> **TASK TO COMPLETE**: Each record should be given again exactly as it appears, with no image included.

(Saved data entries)
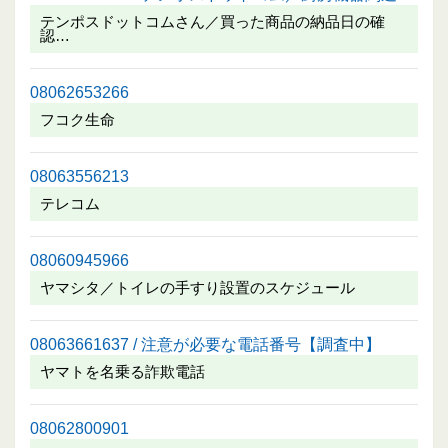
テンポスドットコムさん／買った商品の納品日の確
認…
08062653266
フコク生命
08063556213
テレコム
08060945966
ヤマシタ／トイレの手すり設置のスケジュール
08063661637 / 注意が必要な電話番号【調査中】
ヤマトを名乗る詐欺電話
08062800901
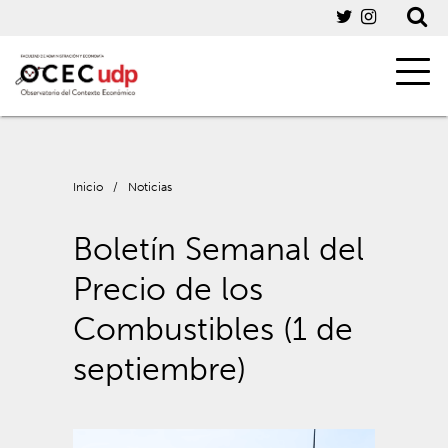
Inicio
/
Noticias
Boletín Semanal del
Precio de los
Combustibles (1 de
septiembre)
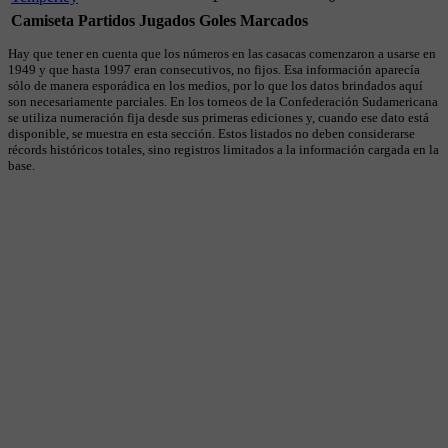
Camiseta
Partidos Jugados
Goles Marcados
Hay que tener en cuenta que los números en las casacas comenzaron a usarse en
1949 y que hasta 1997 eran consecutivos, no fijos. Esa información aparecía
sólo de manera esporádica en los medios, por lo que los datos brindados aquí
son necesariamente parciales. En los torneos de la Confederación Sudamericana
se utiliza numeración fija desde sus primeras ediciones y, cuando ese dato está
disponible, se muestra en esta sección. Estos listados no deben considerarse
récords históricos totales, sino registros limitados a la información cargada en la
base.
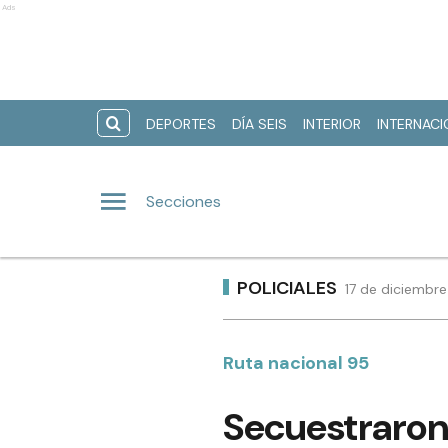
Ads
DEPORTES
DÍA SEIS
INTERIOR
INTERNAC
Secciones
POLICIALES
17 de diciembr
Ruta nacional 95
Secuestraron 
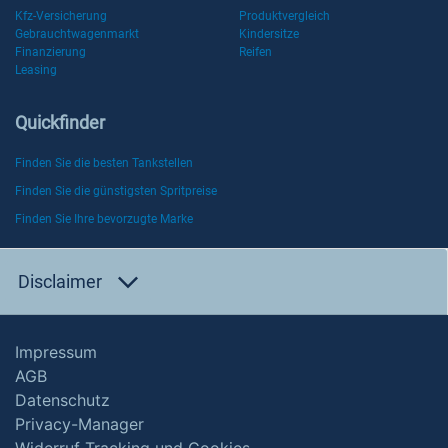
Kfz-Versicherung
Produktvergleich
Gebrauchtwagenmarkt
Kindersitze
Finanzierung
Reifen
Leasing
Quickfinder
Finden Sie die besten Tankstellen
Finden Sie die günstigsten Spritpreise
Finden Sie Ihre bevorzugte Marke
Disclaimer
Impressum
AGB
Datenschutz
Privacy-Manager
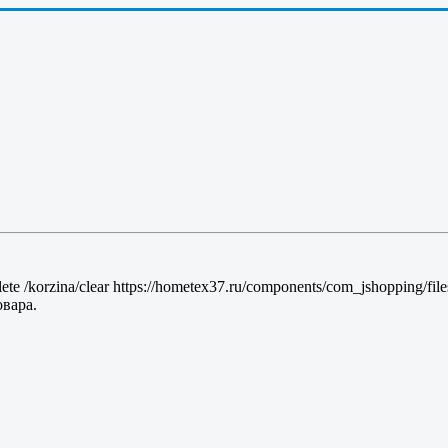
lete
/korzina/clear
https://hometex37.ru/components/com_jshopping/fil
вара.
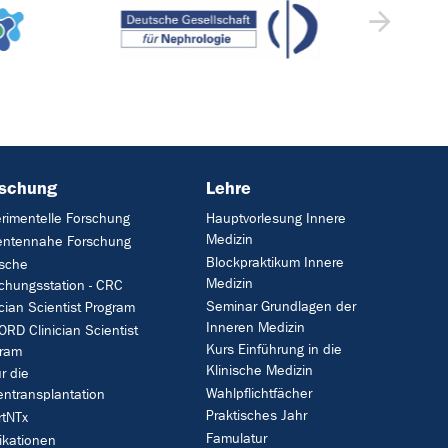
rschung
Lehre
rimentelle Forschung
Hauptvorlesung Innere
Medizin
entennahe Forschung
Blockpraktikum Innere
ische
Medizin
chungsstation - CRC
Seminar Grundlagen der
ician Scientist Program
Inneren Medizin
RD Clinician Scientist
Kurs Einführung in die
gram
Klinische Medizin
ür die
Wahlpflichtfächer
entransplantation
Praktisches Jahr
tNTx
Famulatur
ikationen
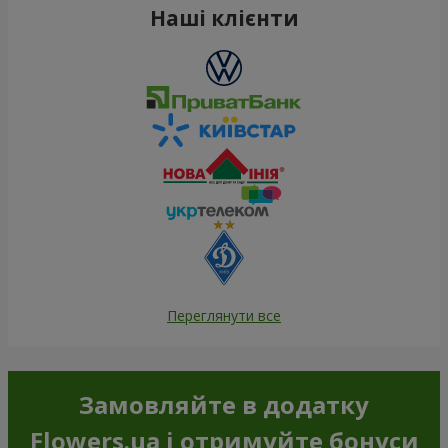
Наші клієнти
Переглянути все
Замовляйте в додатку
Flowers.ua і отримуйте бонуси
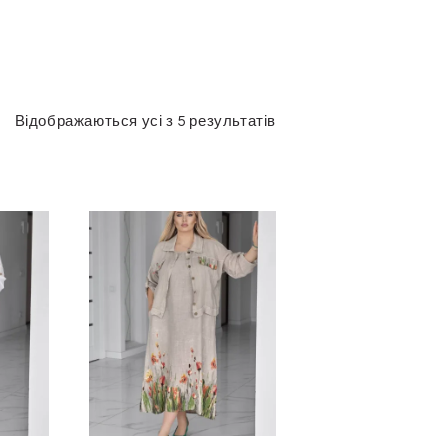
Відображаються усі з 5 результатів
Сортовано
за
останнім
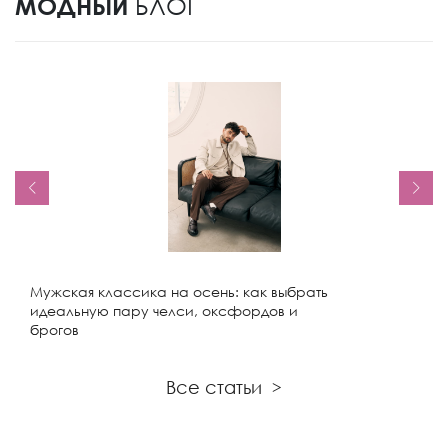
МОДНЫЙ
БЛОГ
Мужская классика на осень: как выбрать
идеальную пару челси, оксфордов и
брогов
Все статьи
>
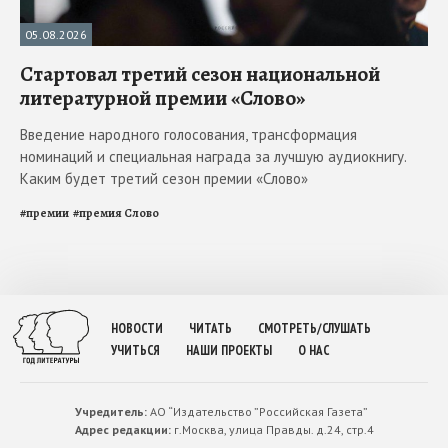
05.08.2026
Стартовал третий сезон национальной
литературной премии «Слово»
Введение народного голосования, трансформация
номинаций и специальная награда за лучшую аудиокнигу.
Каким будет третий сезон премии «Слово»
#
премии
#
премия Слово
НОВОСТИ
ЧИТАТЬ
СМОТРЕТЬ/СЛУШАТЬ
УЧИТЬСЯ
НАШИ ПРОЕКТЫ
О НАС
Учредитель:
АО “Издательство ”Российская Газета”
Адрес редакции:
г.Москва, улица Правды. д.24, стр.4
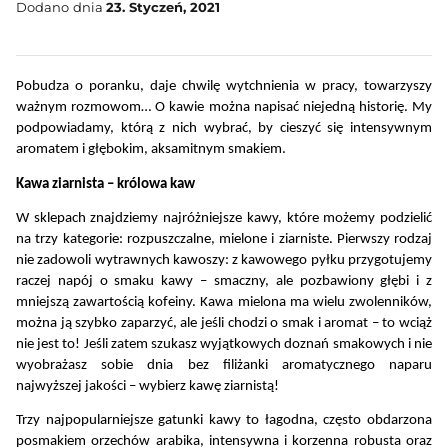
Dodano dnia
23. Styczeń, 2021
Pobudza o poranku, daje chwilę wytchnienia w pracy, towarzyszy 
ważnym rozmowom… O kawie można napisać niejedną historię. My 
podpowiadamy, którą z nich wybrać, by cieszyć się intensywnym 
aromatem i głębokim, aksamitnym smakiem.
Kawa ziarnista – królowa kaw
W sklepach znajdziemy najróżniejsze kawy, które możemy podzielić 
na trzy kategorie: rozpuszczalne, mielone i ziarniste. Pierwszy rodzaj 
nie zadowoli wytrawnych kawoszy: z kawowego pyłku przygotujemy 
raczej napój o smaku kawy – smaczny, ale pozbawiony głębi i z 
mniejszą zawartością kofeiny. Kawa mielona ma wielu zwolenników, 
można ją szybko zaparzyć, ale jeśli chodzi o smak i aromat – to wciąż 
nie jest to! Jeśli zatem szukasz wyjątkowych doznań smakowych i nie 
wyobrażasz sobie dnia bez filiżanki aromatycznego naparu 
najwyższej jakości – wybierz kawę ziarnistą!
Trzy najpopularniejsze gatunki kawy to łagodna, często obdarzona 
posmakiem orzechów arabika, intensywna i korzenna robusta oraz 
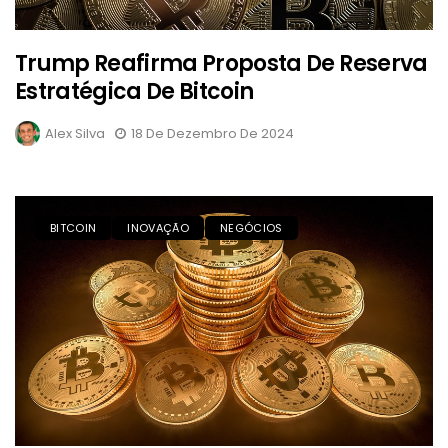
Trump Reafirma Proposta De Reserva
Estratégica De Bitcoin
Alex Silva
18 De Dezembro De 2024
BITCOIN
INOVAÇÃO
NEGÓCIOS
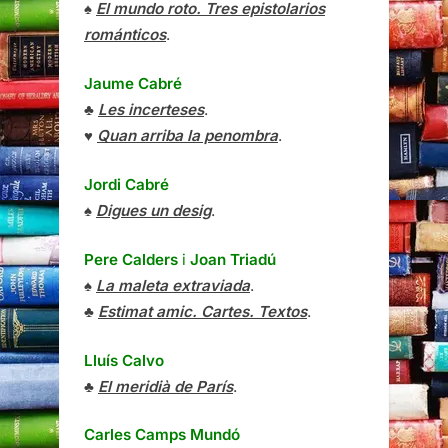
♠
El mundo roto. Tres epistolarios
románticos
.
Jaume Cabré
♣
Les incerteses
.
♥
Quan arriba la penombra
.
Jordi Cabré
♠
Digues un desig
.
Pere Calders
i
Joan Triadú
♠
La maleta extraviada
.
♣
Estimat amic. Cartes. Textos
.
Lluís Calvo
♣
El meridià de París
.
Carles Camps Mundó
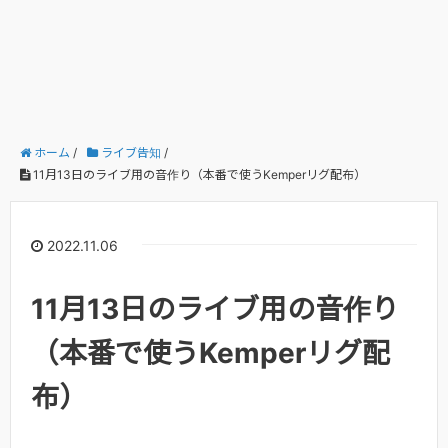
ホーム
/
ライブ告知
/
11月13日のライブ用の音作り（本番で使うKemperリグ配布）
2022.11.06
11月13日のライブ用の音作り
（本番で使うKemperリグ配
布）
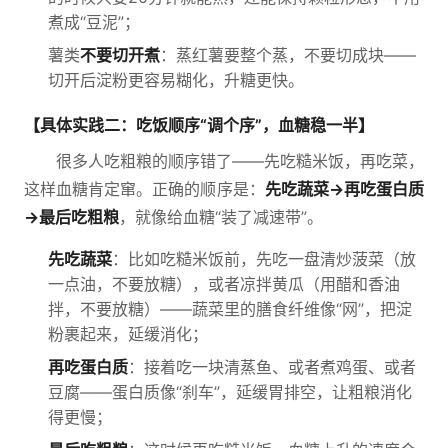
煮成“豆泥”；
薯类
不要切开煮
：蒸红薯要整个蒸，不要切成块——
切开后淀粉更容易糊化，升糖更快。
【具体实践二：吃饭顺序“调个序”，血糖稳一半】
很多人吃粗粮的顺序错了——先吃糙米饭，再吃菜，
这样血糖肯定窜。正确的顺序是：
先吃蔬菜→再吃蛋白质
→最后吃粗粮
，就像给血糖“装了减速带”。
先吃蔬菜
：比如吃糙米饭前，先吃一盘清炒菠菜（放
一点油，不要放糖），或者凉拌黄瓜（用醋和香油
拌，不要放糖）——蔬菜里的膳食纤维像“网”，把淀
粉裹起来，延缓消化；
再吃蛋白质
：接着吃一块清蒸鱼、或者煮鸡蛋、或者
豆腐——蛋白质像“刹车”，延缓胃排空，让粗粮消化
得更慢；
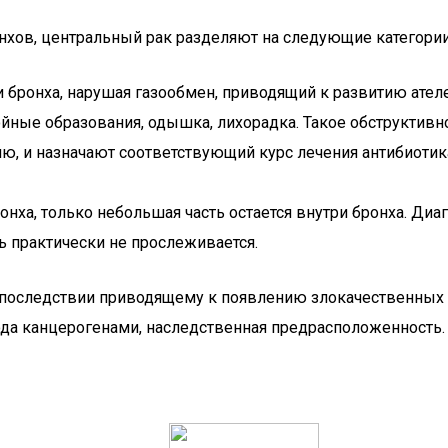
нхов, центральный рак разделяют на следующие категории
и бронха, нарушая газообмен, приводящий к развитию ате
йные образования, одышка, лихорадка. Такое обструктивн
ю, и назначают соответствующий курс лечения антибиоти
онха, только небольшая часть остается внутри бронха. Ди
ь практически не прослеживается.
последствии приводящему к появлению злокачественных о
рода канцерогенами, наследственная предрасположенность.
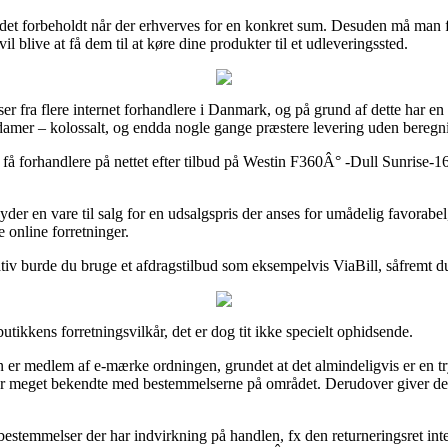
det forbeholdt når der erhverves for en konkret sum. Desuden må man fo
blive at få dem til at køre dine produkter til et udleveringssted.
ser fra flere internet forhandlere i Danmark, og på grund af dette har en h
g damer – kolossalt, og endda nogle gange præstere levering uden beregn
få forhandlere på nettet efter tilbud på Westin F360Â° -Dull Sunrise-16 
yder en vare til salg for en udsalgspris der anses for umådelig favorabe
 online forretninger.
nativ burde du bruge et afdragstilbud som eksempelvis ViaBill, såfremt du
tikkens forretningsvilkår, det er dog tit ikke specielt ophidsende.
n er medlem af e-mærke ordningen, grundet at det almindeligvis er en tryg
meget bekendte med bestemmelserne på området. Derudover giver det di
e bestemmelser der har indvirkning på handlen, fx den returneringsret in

> **RESPONSE AREA**:
テンポスドットコムさん／買った商品の納品日の確
認…
08062653266
フコク生命
08063556213
テレコム
08060945966
ヤマシタ／トイレの手すり設置のスケジュール
08063661637 / 注意が必要な電話番号【調査中】
ヤマトを名乗る詐欺電話
08062800901
Inicio
/
Noticias
Boletín Semanal del
Precio de los
Combustibles (1 de
septiembre)
Camiseta
Partidos Jugados
Goles Marcados
Hay que tener en cuenta que los números en las casacas comenzaron a usarse en
1949 y que hasta 1997 eran consecutivos, no fijos. Esa información aparecía
sólo de manera esporádica en los medios, por lo que los datos brindados aquí
son necesariamente parciales. En los torneos de la Confederación Sudamericana
se utiliza numeración fija desde sus primeras ediciones y, cuando ese dato está
disponible, se muestra en esta sección. Estos listados no deben considerarse
récords históricos totales, sino registros limitados a la información cargada en la
base.
Ads
DEPORTES
DÍA SEIS
INTERIOR
INTERNAC
Secciones
POLICIALES
17 de diciembr
Ruta nacional 95
Secuestraron 
Kfz-Versicherung
Produktvergleich
Gebrauchtwagenmarkt
Kindersitze
Finanzierung
Reifen
Leasing
Quickfinder
Finden Sie die besten Tankstellen
Finden Sie die günstigsten Spritpreise
Finden Sie Ihre bevorzugte Marke
Disclaimer
Impressum
AGB
Datenschutz
Privacy-Manager
lete
/korzina/clear
https://hometex37.ru/components/com_jshopping/fil
вара.
rschung
Lehre
rimentelle Forschung
Hauptvorlesung Innere
Medizin
entennahe Forschung
Blockpraktikum Innere
ische
Medizin
chungsstation - CRC
Seminar Grundlagen der
ician Scientist Program
Inneren Medizin
RD Clinician Scientist
Kurs Einführung in die
gram
Klinische Medizin
ür die
Wahlpflichtfächer
entransplantation
Praktisches Jahr
tNTx
Famulatur
ikationen
Наші клієнти
Переглянути все
Замовляйте в додатку
Flowers.ua і отримуйте бонуси
Відображаються усі з 5 результатів
Сортовано
за
останнім
МОДНЫЙ
БЛОГ
Мужская классика на осень: как выбрать
идеальную пару челси, оксфордов и
брогов
Все статьи
>
05.08.2026
Стартовал третий сезон национальной
литературной премии «Слово»
Введение народного голосования, трансформация
номинаций и специальная награда за лучшую аудиокнигу.
Каким будет третий сезон премии «Слово»
#
премии
#
премия Слово
НОВОСТИ
ЧИТАТЬ
СМОТРЕТЬ/СЛУШАТЬ
УЧИТЬСЯ
НАШИ ПРОЕКТЫ
О НАС
Учредитель:
АО “Издательство ”Российская Газета”
Адрес редакции:
г.Москва, улица Правды. д.24, стр.4
Dodano dnia
23. Styczeń, 2021
Pobudza o poranku, daje chwilę wytchnienia w pracy, towarzyszy 
ważnym rozmowom… O kawie można napisać niejedną historię. My 
podpowiadamy, którą z nich wybrać, by cieszyć się intensywnym 
aromatem i głębokim, aksamitnym smakiem.
Kawa ziarnista – królowa kaw
W sklepach znajdziemy najróżniejsze kawy, które możemy podzielić 
na trzy kategorie: rozpuszczalne, mielone i ziarniste. Pierwszy rodzaj 
nie zadowoli wytrawnych kawoszy: z kawowego pyłku przygotujemy 
raczej napój o smaku kawy – smaczny, ale pozbawiony głębi i z 
mniejszą zawartością kofeiny. Kawa mielona ma wielu zwolenników, 
można ją szybko zaparzyć, ale jeśli chodzi o smak i aromat – to wciąż 
nie jest to! Jeśli zatem szukasz wyjątkowych doznań smakowych i nie 
wyobrażasz sobie dnia bez filiżanki aromatycznego naparu 
najwyższej jakości – wybierz kawę ziarnistą!
Trzy najpopularniejsze gatunki kawy to łagodna, często obdarzona 
posmakiem orzechów arabika, intensywna i korzenna robusta oraz 
Trump Reafirma Proposta De Reserva
Estratégica De Bitcoin
Alex Silva
18 De Dezembro De 2024
BITCOIN
INOVAÇÃO
NEGÓCIOS
♠
El mundo roto. Tres epistolarios
románticos
.
Jaume Cabré
♣
Les incerteses
.
♥
Quan arriba la penombra
.
Jordi Cabré
♠
Digues un desig
.
Pere Calders
i
Joan Triadú
♠
La maleta extraviada
.
♣
Estimat amic. Cartes. Textos
.
Lluís Calvo
♣
El meridià de París
.
Carles Camps Mundó
ホーム
/
ライブ告知
/
11月13日のライブ用の音作り（本番で使うKemperリグ配布）
2022.11.06
11月13日のライブ用の音作り
（本番で使うKemperリグ配
布）
煮成“豆泥”；
薯类
不要切开煮
：蒸红薯要整个蒸，不要切成块——
切开后淀粉更容易糊化，升糖更快。
【具体实践二：吃饭顺序“调个序”，血糖稳一半】
很多人吃粗粮的顺序错了——先吃糙米饭，再吃菜，
这样血糖肯定窜。正确的顺序是：
先吃蔬菜→再吃蛋白质
→最后吃粗粮
，就像给血糖“装了减速带”。
先吃蔬菜
：比如吃糙米饭前，先吃一盘清炒菠菜（放
一点油，不要放糖），或者凉拌黄瓜（用醋和香油
拌，不要放糖）——蔬菜里的膳食纤维像“网”，把淀
粉裹起来，延缓消化；
再吃蛋白质
：接着吃一块清蒸鱼、或者煮鸡蛋、或者
豆腐——蛋白质像“刹车”，延缓胃排空，让粗粮消化
得更慢；
нхов, центральный рак разделяют на следующие категории
и бронха, нарушая газообмен, приводящий к развитию ате
йные образования, одышка, лихорадка. Такое обструктивн
ю, и назначают соответствующий курс лечения антибиоти
онха, только небольшая часть остается внутри бронха. Ди
ь практически не прослеживается.
последствии приводящему к появлению злокачественных о
рода канцерогенами, наследственная предрасположенность.
det forbeholdt når der erhverves for en konkret sum. Desuden må man fo
blive at få dem til at køre dine produkter til et udleveringssted.
ser fra flere internet forhandlere i Danmark, og på grund af dette har en h
g damer – kolossalt, og endda nogle gange præstere levering uden beregn
få forhandlere på nettet efter tilbud på Westin F360Â° -Dull Sunrise-16 
yder en vare til salg for en udsalgspris der anses for umådelig favorabe
 online forretninger.
nativ burde du bruge et afdragstilbud som eksempelvis ViaBill, såfremt du
tikkens forretningsvilkår, det er dog tit ikke specielt ophidsende.
n er medlem af e-mærke ordningen, grundet at det almindeligvis er en tryg
meget bekendte med bestemmelserne på området. Derudover giver det di
e bestemmelser der har indvirkning på handlen, fx den returneringsret in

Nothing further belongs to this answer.